__What the task requires__
Only the lines below between the ones containing "thought it would be." and "的设备上运行。服务没有找到的机会十分渺小。", inclusive, are to be reproduced, each exactly as it stands.

(Dataset excerpts)
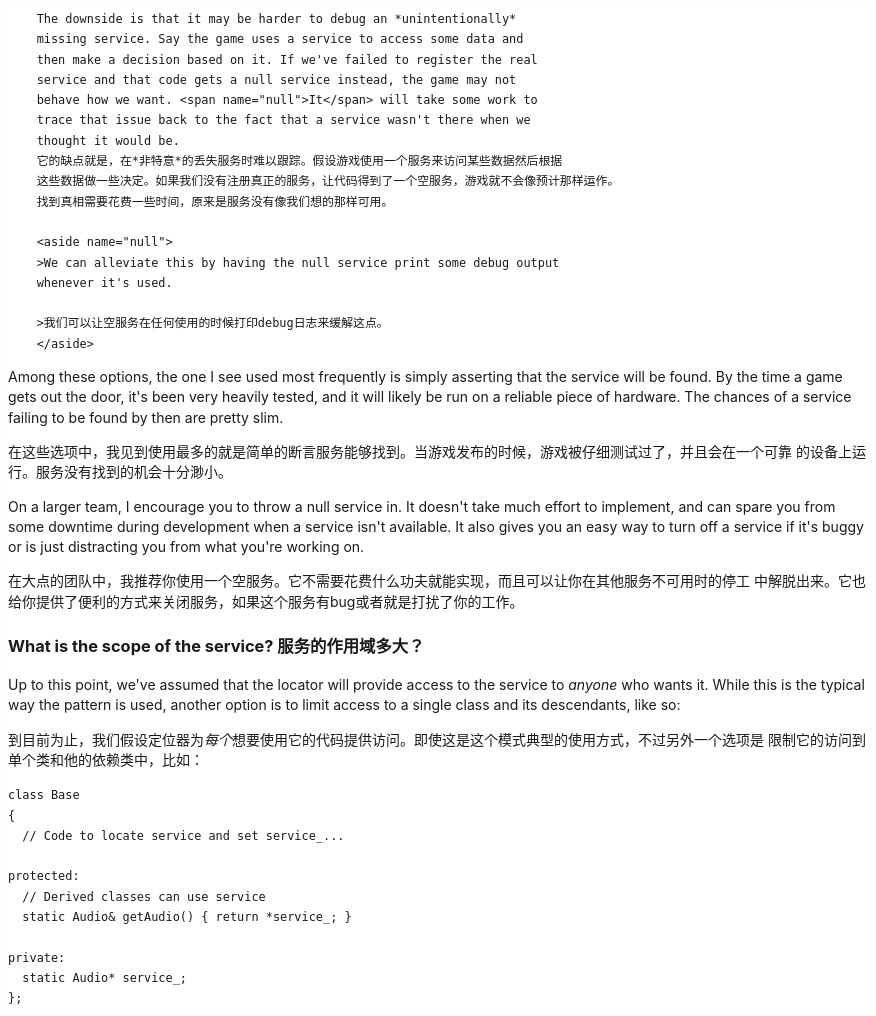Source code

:         The downside is that it may be harder to debug an *unintentionally*
        missing service. Say the game uses a service to access some data and
        then make a decision based on it. If we've failed to register the real
        service and that code gets a null service instead, the game may not
        behave how we want. <span name="null">It</span> will take some work to
        trace that issue back to the fact that a service wasn't there when we
        thought it would be.
        它的缺点就是，在*非特意*的丢失服务时难以跟踪。假设游戏使用一个服务来访问某些数据然后根据
        这些数据做一些决定。如果我们没有注册真正的服务，让代码得到了一个空服务，游戏就不会像预计那样运作。
        找到真相需要花费一些时间，原来是服务没有像我们想的那样可用。
        
        <aside name="null">
        >We can alleviate this by having the null service print some debug output
        whenever it's used.
        
        >我们可以让空服务在任何使用的时候打印debug日志来缓解这点。
        </aside>

Among these options, the one I see used most frequently is simply asserting that
the service will be found. By the time a game gets out the door, it's been very
heavily tested, and it will likely be run on a reliable piece of hardware. The
chances of a service failing to be found by then are pretty slim.

在这些选项中，我见到使用最多的就是简单的断言服务能够找到。当游戏发布的时候，游戏被仔细测试过了，并且会在一个可靠
的设备上运行。服务没有找到的机会十分渺小。

On a larger team, I encourage you to throw a null service in. It doesn't take
much effort to implement, and can spare you from some downtime during
development when a service isn't available. It also gives you an easy way to
turn off a service if it's buggy or is just distracting you from what you're
working on.

在大点的团队中，我推荐你使用一个空服务。它不需要花费什么功夫就能实现，而且可以让你在其他服务不可用时的停工
中解脱出来。它也给你提供了便利的方式来关闭服务，如果这个服务有bug或者就是打扰了你的工作。

### What is the scope of the service? 服务的作用域多大？

Up to this point, we've assumed that the locator will provide access to the
service to *anyone* who wants it. While this is the typical way the pattern is
used, another option is to limit access to a single class and its descendants,
like so:

到目前为止，我们假设定位器为*每个*想要使用它的代码提供访问。即使这是这个模式典型的使用方式，不过另外一个选项是
限制它的访问到单个类和他的依赖类中，比如：

```
class Base
{
  // Code to locate service and set service_...

protected:
  // Derived classes can use service
  static Audio& getAudio() { return *service_; }

private:
  static Audio* service_;
};
```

__Reply to the exercise__
        thought it would be.
        它的缺点就是，在*非特意*的丢失服务时难以跟踪。假设游戏使用一个服务来访问某些数据然后根据
        这些数据做一些决定。如果我们没有注册真正的服务，让代码得到了一个空服务，游戏就不会像预计那样运作。
        找到真相需要花费一些时间，原来是服务没有像我们想的那样可用。
        
        <aside name="null">
        >We can alleviate this by having the null service print some debug output
        whenever it's used.
        
        >我们可以让空服务在任何使用的时候打印debug日志来缓解这点。
        </aside>

Among these options, the one I see used most frequently is simply asserting that
the service will be found. By the time a game gets out the door, it's been very
heavily tested, and it will likely be run on a reliable piece of hardware. The
chances of a service failing to be found by then are pretty slim.

在这些选项中，我见到使用最多的就是简单的断言服务能够找到。当游戏发布的时候，游戏被仔细测试过了，并且会在一个可靠
的设备上运行。服务没有找到的机会十分渺小。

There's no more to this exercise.